Without a clear plan, no one can consistently make money. A trading plan allows the trader to execute his trades consistently and without letting emotions get in the way. Clear entry points, stop loss and take profit targets are pre-defined in the trading plan, allowing the trader to focus on executing the trade rather than having to interpret each trade as it unfolds.

For me, during my thirteen years in this business so far, I have learned a great deal and have packed most of it into one extensive business plan.

A business plan should include the following:

  • Various high probability trade and investment setups
  • Graphics that describe each configuration visually
  • How to set up your charts for each trade setup
  • Where to place take profit limits and stop orders
  • How to manage risk in each trade setup
  • Justification of each commercial configuration
  • Asset Allocation Guidelines
  • How he handles market psychology, money management, score keeping

A Trading Plan should also include the time frames you decide to trade.

This sounds more complicated than it is. You need to decide which time frames best suit your style for day trading, swing trading, or longer-term investing and/or how you want to combine those three time frames.

For example:

1) (Bucket 1) Time Horizon: 1 Day or Less: Select intraday setups on the E-Mini S&P500 Index Futures contract and individual stocks.

2) (Bucket 2) Time horizon – 2 days to 3 weeks: Trades in various large and mid-cap stocks and ETFs, also possible through the options market.

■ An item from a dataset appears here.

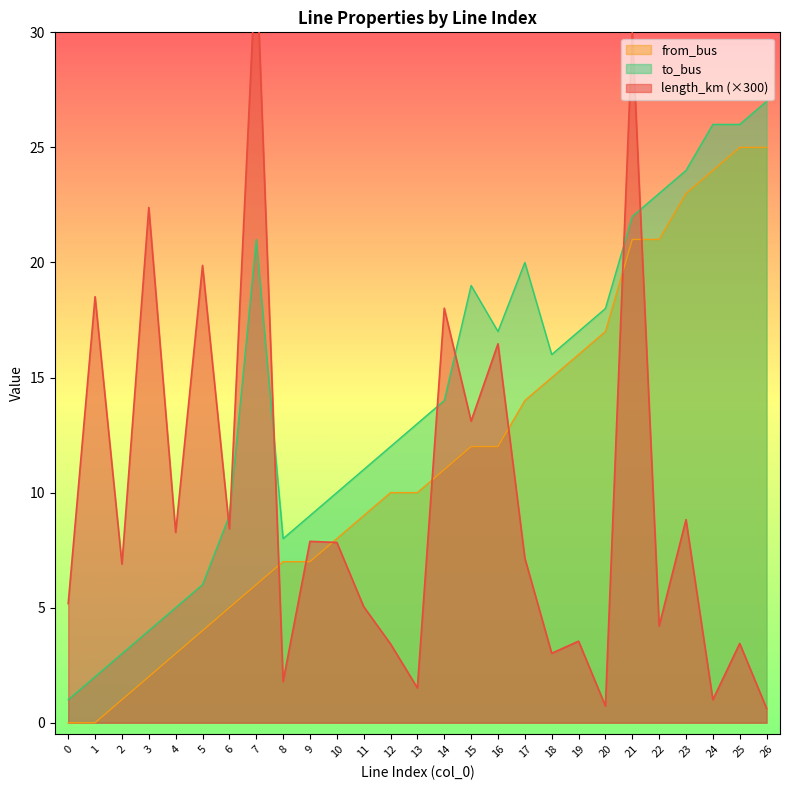

What is the average value of the length_km series?

9.6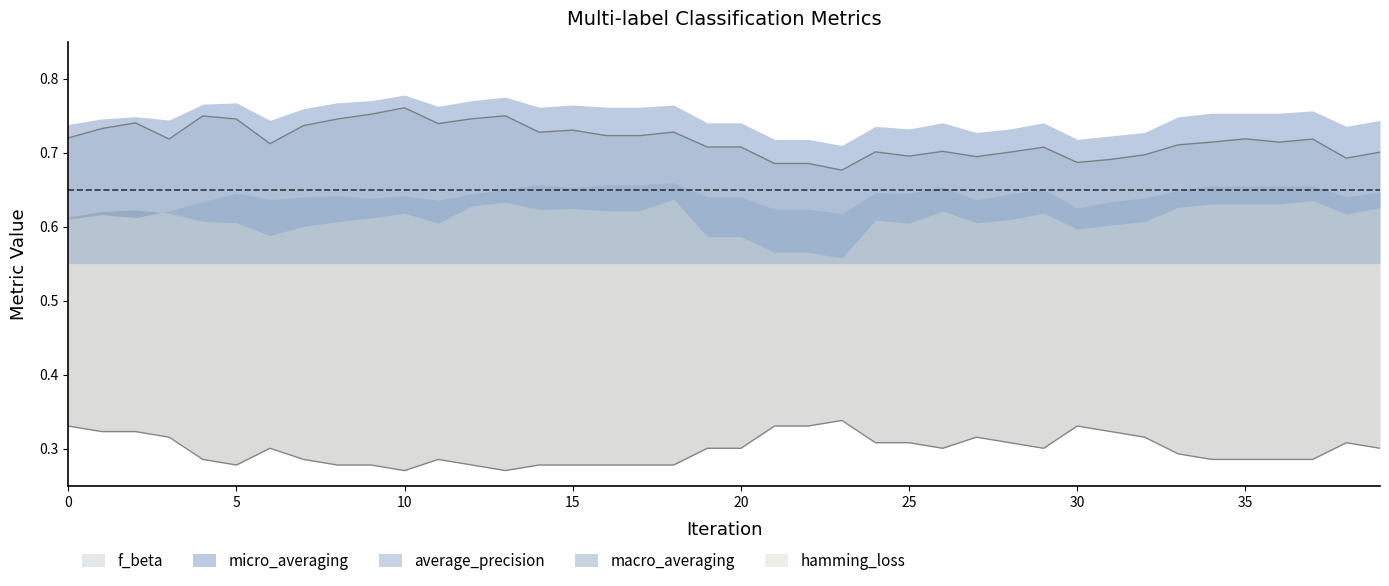

What is the sum of all f_beta values?

28.7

3) (Container 3) Time Horizon: 3 weeks to 6 months: 1) A container of long stocks and/or net short options transactions in various large- and mid-cap stocks and ETFs.

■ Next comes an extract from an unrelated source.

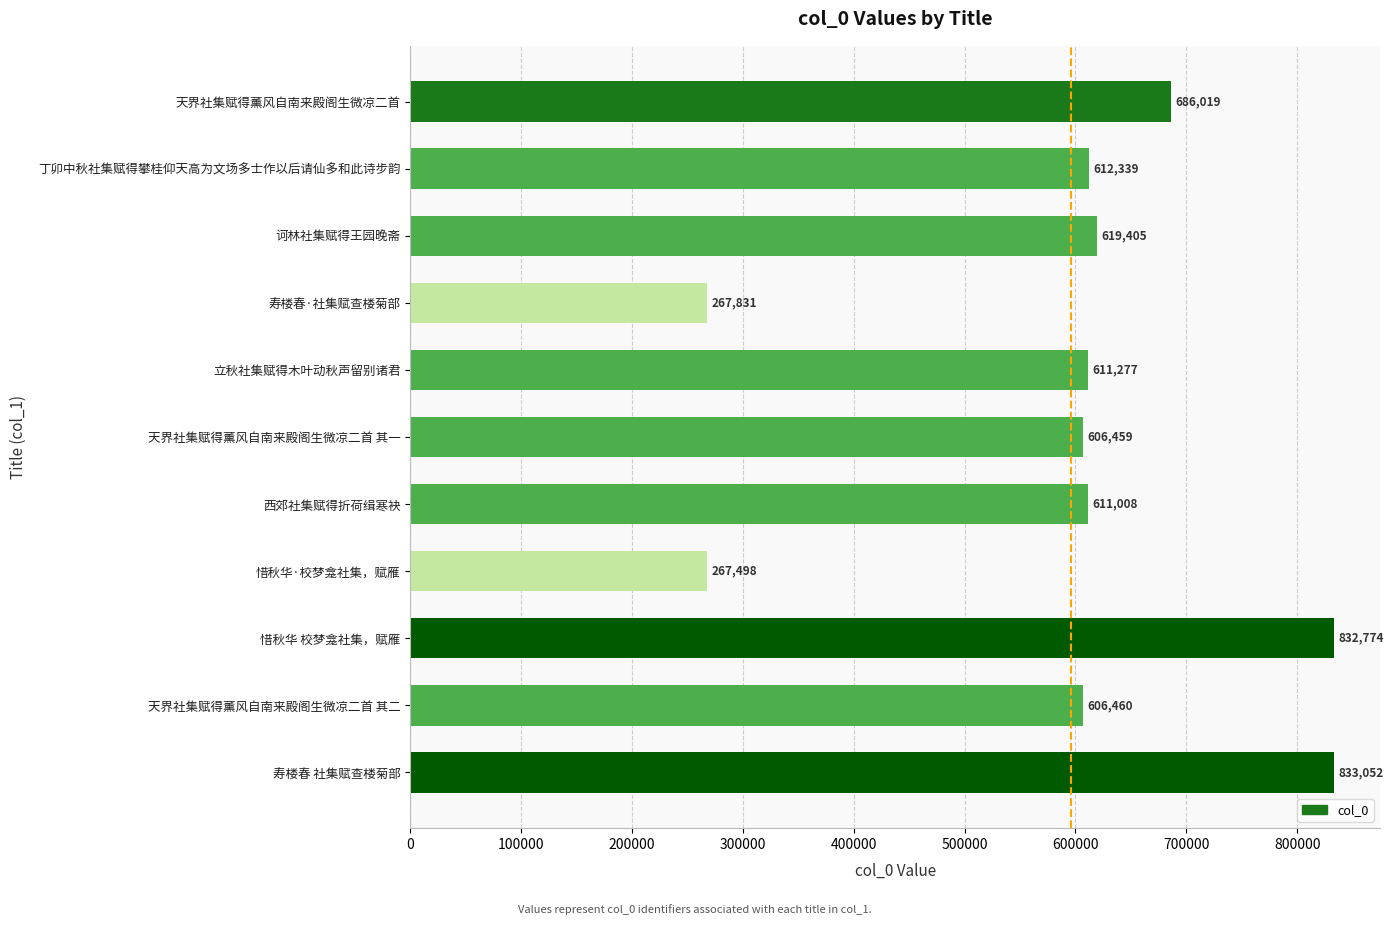

Where is the data nearest to the value 550275?

天界社集赋得薰风自南来殿阁生微凉二首 其一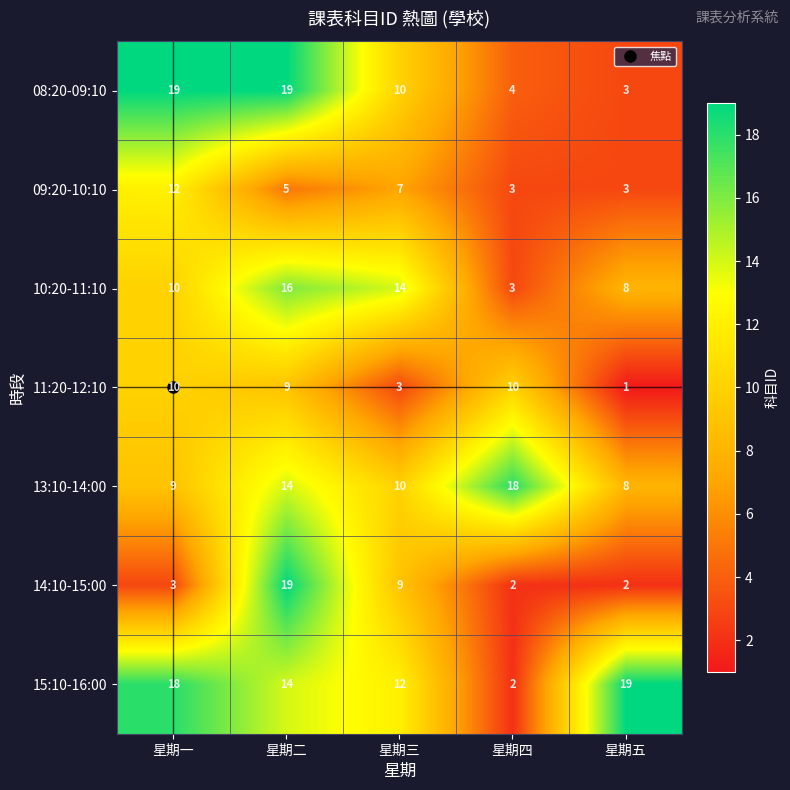

Rank the categories by 13:10-14:00 value from lowest to highest.

星期五, 星期一, 星期三, 星期二, 星期四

Today’s dynamic markets demand flexibility in trading terms and adaptability of trading ‘systems’. An approach to trading on multiple time frames attempts to capture opportunities on those specific time horizons. The objective is thus to achieve more consistent profits.

The benefits of trading multiple time frames are many and to some extent also depend on the trading/investment strategies used. Bust mostly benefits are as follows:

  • The correlation of your portfolio vs. The market
  • Automatically ‘hedges’ your portfolio by having ‘long’ and ‘short’ trades assigned to different time frames
  • Gain significantly better insight into the current market outlook and opportunities
  • Find more trades with the most favorable risk/reward ratio
  • Act from a more neutral and emotionless point of view.